Collected data entries
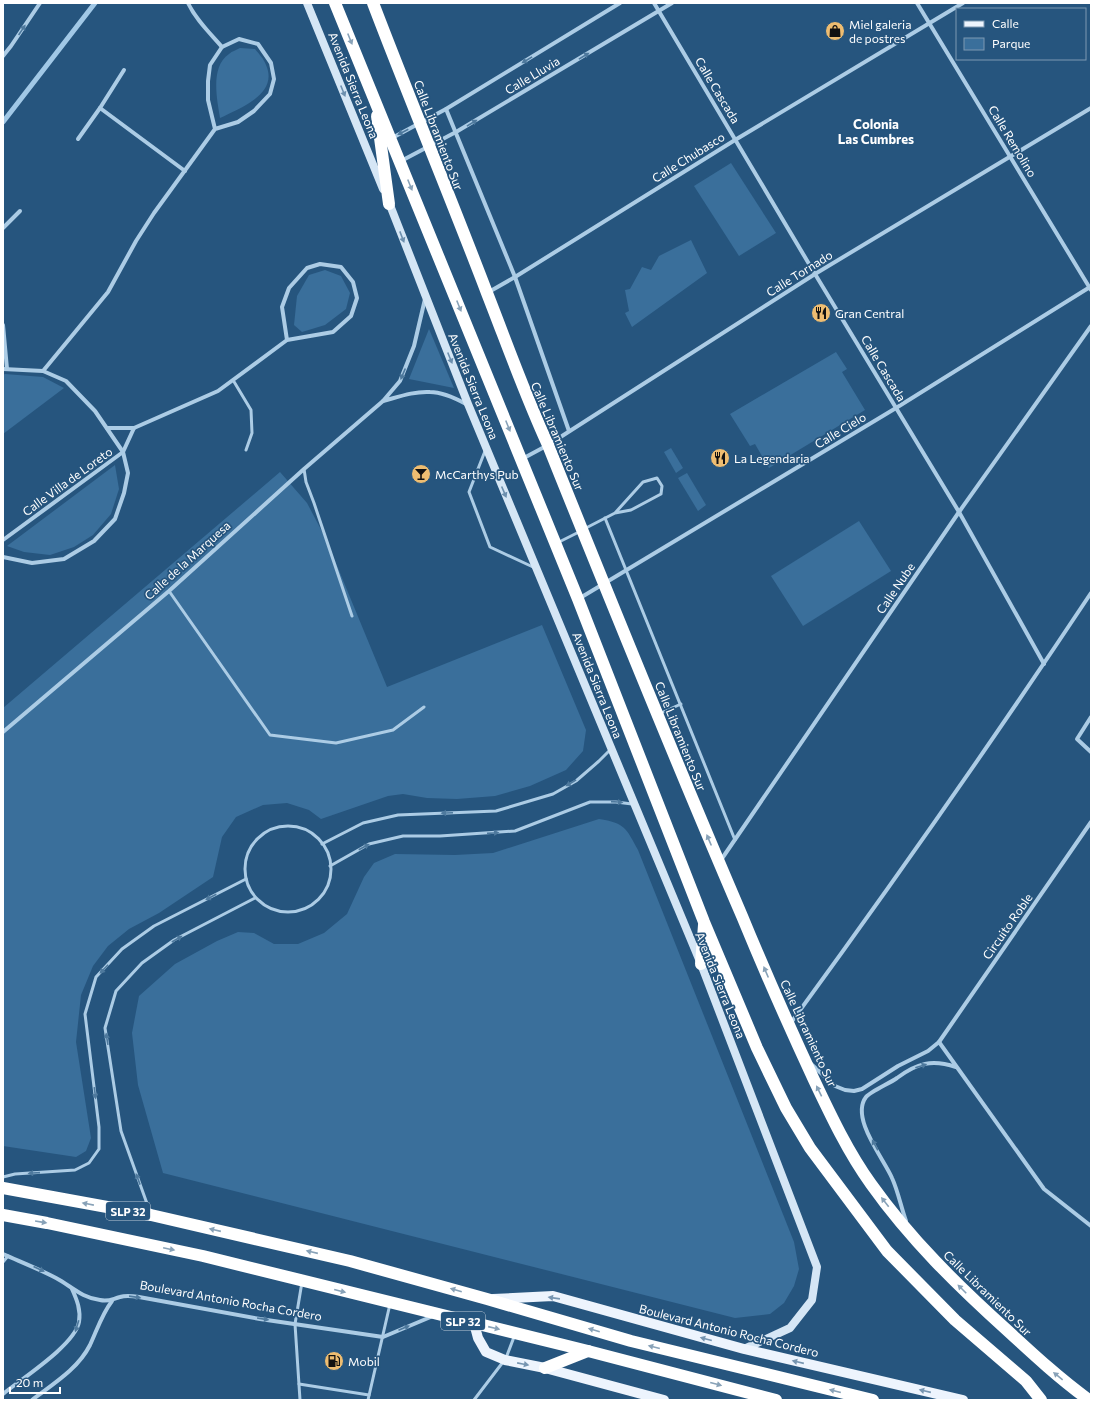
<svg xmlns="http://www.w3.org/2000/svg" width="1094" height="1403" viewBox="0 0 1094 1403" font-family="Commissioner,sans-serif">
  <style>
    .green { fill: #3a6f9b }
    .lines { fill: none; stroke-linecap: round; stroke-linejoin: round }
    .stream { stroke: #a1c8e6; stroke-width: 5 }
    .lane { stroke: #accce5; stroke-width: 3 }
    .street { stroke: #accce5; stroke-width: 4 }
    .secondary { stroke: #d5e6f5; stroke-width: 8 }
    .primary { stroke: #edf4fd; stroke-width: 10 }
    .highway { stroke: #fff; stroke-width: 12 }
    .oneway { fill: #4e799d }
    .oneway2 { fill: #88a2b8 }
    .oneway3 { fill: #6c8fae }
    .oneway4 { fill: #7695b1 }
    .labels { text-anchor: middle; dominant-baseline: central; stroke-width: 3.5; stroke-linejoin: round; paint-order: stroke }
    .shield { fill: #26557e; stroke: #beccd8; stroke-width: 1 }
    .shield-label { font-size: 11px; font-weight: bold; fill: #fff }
    .poi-label { font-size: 12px; fill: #fff; stroke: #26557e; text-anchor: start }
    .street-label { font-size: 12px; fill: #fff; stroke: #26557e }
    .neighbourhood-label { font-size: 13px; font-weight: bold; fill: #fff; stroke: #26557e }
  </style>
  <rect width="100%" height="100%" fill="#26557e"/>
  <g class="green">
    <path d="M240 48 255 49C259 54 264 59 266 65 279 94 240 108 220 118 217 99 210 67 229 54 232 51 237 50 240 48Z"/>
    <polygon points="731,163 776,233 739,256 694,186"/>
    <polygon points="691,240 707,273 632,327 625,313 629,311 625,290 630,289 642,267 651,270 659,256"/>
    <polygon points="325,270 341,276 350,293 346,309 325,325 302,332 294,325 297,296 309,275"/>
    <polygon points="429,329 454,388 409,379"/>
    <polygon points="836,352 847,369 842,372 865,410 769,468 755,444 750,446 730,414"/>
    <polygon points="5,374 43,377 64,388 3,434 3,375"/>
    <polygon points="671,448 683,468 676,473 664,452"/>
    <polygon points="115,465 119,489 111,514 93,535 74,547 50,555 24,552 7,546"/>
    <polygon points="280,472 307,503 326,539 387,687 542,625 586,730 583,751 566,770 530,786 495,796 457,799 427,798 403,794 388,796 321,819 309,810 287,803 263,805 236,817 222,837 213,877 159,913 129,929 108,946 93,966 81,995 76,1042 91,1138 86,1151 76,1157 3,1146 3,708"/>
    <polygon points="687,473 706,505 698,511 678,478"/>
    <polygon points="859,521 891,571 803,626 771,576"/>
    <path d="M599 819C625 823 626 828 638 850L794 1242 799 1269 794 1286 784 1303 770 1314 735 1318 163 1173 138 1085 132 1033 139 996 175 964 217 941 238 932 254 933 274 944H298L324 933 347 914 364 877 374 863 395 854 455 855 493 853Z"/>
  </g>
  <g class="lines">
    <polyline class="stream" points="3,122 95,3"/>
    <g class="lane">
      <polyline points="233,380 251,410 252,433 246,450"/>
      <polyline points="485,451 469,492 490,547 533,567"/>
      <polyline points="304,469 306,482 314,503 352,616"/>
      <polyline points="605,518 735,840"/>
      <polyline points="584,529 615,513 631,510 661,494 662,486 657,478 643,482 615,513"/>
      <polyline points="557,543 579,532"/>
      <polyline points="169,591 270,735 336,743 393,730 424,707"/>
      <polyline points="661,713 681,704"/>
      <circle cx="288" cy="869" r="43"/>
      <polyline points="322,844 363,823 398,815 496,811 553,794 576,781 599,761 611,749"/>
      <polyline points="330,866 369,844 403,836 440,836 515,831 590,802 616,802 632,804"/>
      <polyline points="3,1177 15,1174 75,1170 89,1163 99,1149 99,1127 85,1014 96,977 122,949 154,926 246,879"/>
      <polyline points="150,1212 121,1131 105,1028 116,991 142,963 174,940 255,898"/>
      <polyline points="3,1262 8,1256"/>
      <polyline points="506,1358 514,1337"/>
      <polyline points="299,1384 369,1395"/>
      <polyline points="300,1400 295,1324 302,1282"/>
      <polyline points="368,1400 390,1304"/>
      <polyline points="474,1400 503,1362"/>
    </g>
    <g class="street">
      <path d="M188 3C196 20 210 33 222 47"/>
      <polyline points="654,3 815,274 959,512 1044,664"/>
      <polyline points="917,3 1091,290"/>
      <polyline points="3,56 11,46 40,3"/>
      <polyline points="100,108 185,171"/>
      <polyline points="446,109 515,277 569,431"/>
      <polyline points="392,138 446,109 620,3"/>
      <polyline points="78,139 100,108 124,70"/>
      <polyline points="401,161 456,132 672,3"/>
      <polyline points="3,228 20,211"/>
      <polyline points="487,293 515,277 735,140 963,3"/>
      <path d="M425 299 414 346 400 381 383 401C398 397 414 391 430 392 443 392 455 398 466 404"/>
      <polyline points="3,325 7,369"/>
      <polyline points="3,369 43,371 66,381 95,411 123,452 128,473 124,493 115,519 94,541 64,559 32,563 3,557"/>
      <polyline points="43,371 108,292 136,241 154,213 215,129 238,122 254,111 270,94 274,79 271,63 258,44 239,39 222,47 210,65 208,81 208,100 215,129"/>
      <polyline points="107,428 134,428 218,391 287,340 333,332 351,316 357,298 353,282 341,267 320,264 307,268 289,288 282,307 287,340"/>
      <polyline points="522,459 548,445 815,274 1091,108"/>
      <polyline points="3,540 123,452 134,428"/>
      <polyline points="580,598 896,408 1090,287"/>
      <polyline points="1091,717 1077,739 1091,752"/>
      <polyline points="3,732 169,591 304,469 383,401"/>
      <polyline points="721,860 959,512 1091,326"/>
      <path d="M790 1024C893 883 994 739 1091 593"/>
      <polyline points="939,1042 1044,1189 1091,1226"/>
      <polyline points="810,1063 835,1086 845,1090 854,1091 862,1089 898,1066 928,1051 939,1042 1091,822"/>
      <path d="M906 1221C901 1207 898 1191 892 1178 884 1159 850 1118 866 1097 870 1092 890 1083 897 1078 917 1063 932 1059 956 1067"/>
      <path d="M3 1254C21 1262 39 1269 56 1278 71 1286 82 1298 100 1300 109 1302 112 1299 120 1297 126 1295 133 1296 139 1297L260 1319 383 1337 433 1316"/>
      <path d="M3 1394C21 1379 75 1345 79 1322 81 1310 77 1300 72 1289"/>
      <path d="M32 1400C53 1384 78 1369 90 1345 97 1330 102 1314 112 1301"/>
    </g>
    <g class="secondary">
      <polyline points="307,3 383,189"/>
      <polyline points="388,200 468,404 701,964 817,1267 812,1300 790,1328 744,1349"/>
    </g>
    <g class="primary">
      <polyline points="493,1299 553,1296 744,1349 963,1400"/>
      <polyline points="474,1323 478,1338 486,1352 505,1360 545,1368 664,1400"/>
    </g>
    <g class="highway">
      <polyline points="335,3 578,599 704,922 757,1048 786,1108 810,1148 887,1251 955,1320 1026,1381 1041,1400"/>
      <path d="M373 3C410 100 450 196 487 293 507 344 525 395 548 445 611 602 675 760 742 916 765 972 789 1026 814 1080 831 1116 848 1152 871 1184 910 1239 958 1286 1008 1331 1034 1355 1060 1379 1089 1400"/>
      <polyline points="377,116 389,204"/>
      <polyline points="701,964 704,925"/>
      <polyline points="3,1188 151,1215 350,1261 487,1299 631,1341 873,1400"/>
      <polyline points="3,1215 47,1223 203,1256 588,1351 776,1400"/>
      <polyline points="545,1368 588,1351"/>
    </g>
  </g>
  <defs><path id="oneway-solid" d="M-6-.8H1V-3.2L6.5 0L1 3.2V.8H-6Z"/></defs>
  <g class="oneway">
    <use href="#oneway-solid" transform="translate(22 30) rotate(-56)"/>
    <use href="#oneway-solid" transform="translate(584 56) rotate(-31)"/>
    <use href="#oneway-solid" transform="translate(527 60) rotate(149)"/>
    <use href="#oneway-solid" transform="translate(472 123) rotate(-31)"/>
    <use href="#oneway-solid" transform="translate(403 132) rotate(153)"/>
    <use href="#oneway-solid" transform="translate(403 374) rotate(113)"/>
    <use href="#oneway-solid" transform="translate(571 783) rotate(149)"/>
    <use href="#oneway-solid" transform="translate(617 802) rotate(4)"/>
    <use href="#oneway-solid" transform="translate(447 813) rotate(178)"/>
    <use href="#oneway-solid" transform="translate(493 833) rotate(-4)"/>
    <use href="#oneway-solid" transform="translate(364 847) rotate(-28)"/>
    <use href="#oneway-solid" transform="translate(211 897) rotate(153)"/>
    <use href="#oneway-solid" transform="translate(177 939) rotate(-30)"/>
    <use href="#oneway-solid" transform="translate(104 969) rotate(134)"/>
    <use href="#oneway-solid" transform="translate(107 1039) rotate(-99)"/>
    <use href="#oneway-solid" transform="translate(921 1066) rotate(-18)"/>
    <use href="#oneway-solid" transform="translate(95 1093) rotate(83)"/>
    <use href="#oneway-solid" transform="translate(875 1145) rotate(-119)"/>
    <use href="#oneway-solid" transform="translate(34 1173) rotate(176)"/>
    <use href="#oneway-solid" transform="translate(138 1179) rotate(-110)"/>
    <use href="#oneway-solid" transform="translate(39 1269) rotate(25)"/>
    <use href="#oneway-solid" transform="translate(135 1297) rotate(8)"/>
    <use href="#oneway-solid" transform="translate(263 1319) rotate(9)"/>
    <use href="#oneway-solid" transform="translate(77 1326) rotate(107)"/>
    <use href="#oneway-solid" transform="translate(404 1328) rotate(-23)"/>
  </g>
  <g class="oneway2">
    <use href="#oneway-solid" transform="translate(350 39) rotate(68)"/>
    <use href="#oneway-solid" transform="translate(410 185) rotate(68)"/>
    <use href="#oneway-solid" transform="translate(459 306) rotate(68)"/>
    <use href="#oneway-solid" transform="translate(508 426) rotate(68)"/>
    <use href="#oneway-solid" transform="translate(709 840) rotate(-113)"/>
    <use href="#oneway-solid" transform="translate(766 972) rotate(-113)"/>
    <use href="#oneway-solid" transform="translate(819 1091) rotate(-116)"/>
    <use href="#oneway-solid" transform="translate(885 1202) rotate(-128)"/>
    <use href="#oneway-solid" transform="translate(88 1204) rotate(-169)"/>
    <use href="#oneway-solid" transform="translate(41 1222) rotate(9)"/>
    <use href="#oneway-solid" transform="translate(215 1230) rotate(-167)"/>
    <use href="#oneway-solid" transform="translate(169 1249) rotate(12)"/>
    <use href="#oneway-solid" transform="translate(312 1252) rotate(-167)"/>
    <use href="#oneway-solid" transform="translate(962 1289) rotate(-135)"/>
    <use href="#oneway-solid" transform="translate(456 1290) rotate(-164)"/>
    <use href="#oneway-solid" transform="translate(340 1291) rotate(14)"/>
    <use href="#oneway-solid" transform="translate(494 1328) rotate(13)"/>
    <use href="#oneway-solid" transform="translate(594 1330) rotate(-164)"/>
    <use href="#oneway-solid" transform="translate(654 1347) rotate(-166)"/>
    <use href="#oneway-solid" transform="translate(1058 1376) rotate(-141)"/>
    <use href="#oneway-solid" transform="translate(716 1384) rotate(15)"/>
    <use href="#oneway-solid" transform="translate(835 1391) rotate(-166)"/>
  </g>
  <g class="oneway3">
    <use href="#oneway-solid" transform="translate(343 91) rotate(68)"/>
    <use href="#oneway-solid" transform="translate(402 237) rotate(69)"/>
    <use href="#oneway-solid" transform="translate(450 358) rotate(68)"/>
    <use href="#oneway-solid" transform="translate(504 492) rotate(67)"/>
  </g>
  <g class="oneway4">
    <use href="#oneway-solid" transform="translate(554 1298) rotate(-172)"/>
    <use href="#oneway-solid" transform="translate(706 1339) rotate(-165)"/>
    <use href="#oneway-solid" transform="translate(798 1362) rotate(-167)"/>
    <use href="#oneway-solid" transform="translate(523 1364) rotate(11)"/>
    <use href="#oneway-solid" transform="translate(925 1391) rotate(-167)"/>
  </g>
  <defs>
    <g id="shop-disc" transform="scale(1)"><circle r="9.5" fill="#eebd71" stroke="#26557e"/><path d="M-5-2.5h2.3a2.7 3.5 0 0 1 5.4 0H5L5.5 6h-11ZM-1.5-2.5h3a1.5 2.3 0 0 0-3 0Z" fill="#111"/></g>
    <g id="restaurant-disc" transform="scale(1)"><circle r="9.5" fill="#eebd71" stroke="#26557e"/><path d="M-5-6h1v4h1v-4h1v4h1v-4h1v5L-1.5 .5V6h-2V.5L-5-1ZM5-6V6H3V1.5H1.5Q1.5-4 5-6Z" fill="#111"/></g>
    <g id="bar-disc" transform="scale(1)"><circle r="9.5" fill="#eebd71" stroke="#26557e"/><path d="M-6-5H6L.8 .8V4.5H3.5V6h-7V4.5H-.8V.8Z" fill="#111"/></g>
    <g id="fuel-disc" transform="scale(1)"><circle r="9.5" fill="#eebd71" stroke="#26557e"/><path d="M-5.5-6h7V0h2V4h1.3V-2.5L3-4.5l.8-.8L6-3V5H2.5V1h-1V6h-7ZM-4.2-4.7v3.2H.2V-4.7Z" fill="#111"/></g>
  </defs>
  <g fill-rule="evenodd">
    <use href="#shop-disc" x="835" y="31"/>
    <use href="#restaurant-disc" x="821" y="313"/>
    <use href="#restaurant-disc" x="720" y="458"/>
    <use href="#bar-disc" x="421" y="474"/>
    <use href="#fuel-disc" x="334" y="1361"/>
  </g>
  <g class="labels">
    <g class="shield">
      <rect x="106" y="1202" width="44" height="18" rx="3"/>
      <rect x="441" y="1312" width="44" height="18" rx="3"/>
    </g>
    <g class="shield-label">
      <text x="128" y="1211">SLP 32</text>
      <text x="463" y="1321">SLP 32</text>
    </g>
    <g class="poi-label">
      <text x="849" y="24">Miel galeria<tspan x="849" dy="14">de postres</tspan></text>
      <text x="835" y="313">Gran Central</text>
      <text x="734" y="458">La Legendaria</text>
      <text x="435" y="474">McCarthys Pub</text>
      <text x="348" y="1361">Mobil</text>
    </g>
    <g class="street-label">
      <text transform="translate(532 75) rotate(-31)">Calle Lluvia</text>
      <text transform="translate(354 85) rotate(68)">Avenida Sierra Leona</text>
      <text transform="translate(718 90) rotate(59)">Calle Cascada</text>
      <text transform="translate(439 135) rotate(69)">Calle Libramiento Sur</text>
      <text transform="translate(1013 141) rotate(59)">Calle Remolino</text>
      <text transform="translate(688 157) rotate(-32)">Calle Chubasco</text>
      <text transform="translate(799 273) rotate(-32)">Calle Tornado</text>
      <text transform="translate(884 368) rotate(59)">Calle Cascada</text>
      <text transform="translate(474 386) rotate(68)">Avenida Sierra Leona</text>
      <text transform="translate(840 430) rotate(-31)">Calle Cielo</text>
      <text transform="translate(558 436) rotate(67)">Calle Libramiento Sur</text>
      <text transform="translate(67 481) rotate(-36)">Calle Villa de Loreto</text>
      <text transform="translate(187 560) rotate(-42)">Calle de la Marquesa</text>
      <text transform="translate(895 588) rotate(-56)">Calle Nube</text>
      <text transform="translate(598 685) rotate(68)">Avenida Sierra Leona</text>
      <text transform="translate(681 736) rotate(68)">Calle Libramiento Sur</text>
      <text transform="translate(1007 926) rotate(-55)">Circuito Roble</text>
      <text transform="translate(721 985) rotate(68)">Avenida Sierra Leona</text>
      <text transform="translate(809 1033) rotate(65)">Calle Libramiento Sur</text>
      <text transform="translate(988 1293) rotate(44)">Calle Libramiento Sur</text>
      <text transform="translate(231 1300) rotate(10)">Boulevard Antonio Rocha Cordero</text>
      <text transform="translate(729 1330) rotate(14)">Boulevard Antonio Rocha Cordero</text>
    </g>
    <g class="neighbourhood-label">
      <text x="876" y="124">Colonia<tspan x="876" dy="15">Las Cumbres</tspan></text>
    </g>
  </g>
  <rect width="1094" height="1403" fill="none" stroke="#ffffff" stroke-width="8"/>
  <rect x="956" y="8" width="130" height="52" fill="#26557e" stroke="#7d99b2"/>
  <rect x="964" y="21" width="20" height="6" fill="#edf4fd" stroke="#7d99b2"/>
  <text x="992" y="28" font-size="12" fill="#ffffff">Calle</text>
  <rect x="964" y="38" width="20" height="12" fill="#3a6f9b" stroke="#7d99b2"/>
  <text x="992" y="48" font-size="12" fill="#ffffff">Parque</text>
  <path d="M10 1387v6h50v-6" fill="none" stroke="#ffffff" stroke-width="2"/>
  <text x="16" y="1387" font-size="12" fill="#ffffff" stroke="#26557e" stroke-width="3" paint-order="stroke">20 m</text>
</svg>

(Problem):
Each line above that has the word "lines" must be copied.

(Your response):
    .lines { fill: none; stroke-linecap: round; stroke-linejoin: round }
  <g class="lines">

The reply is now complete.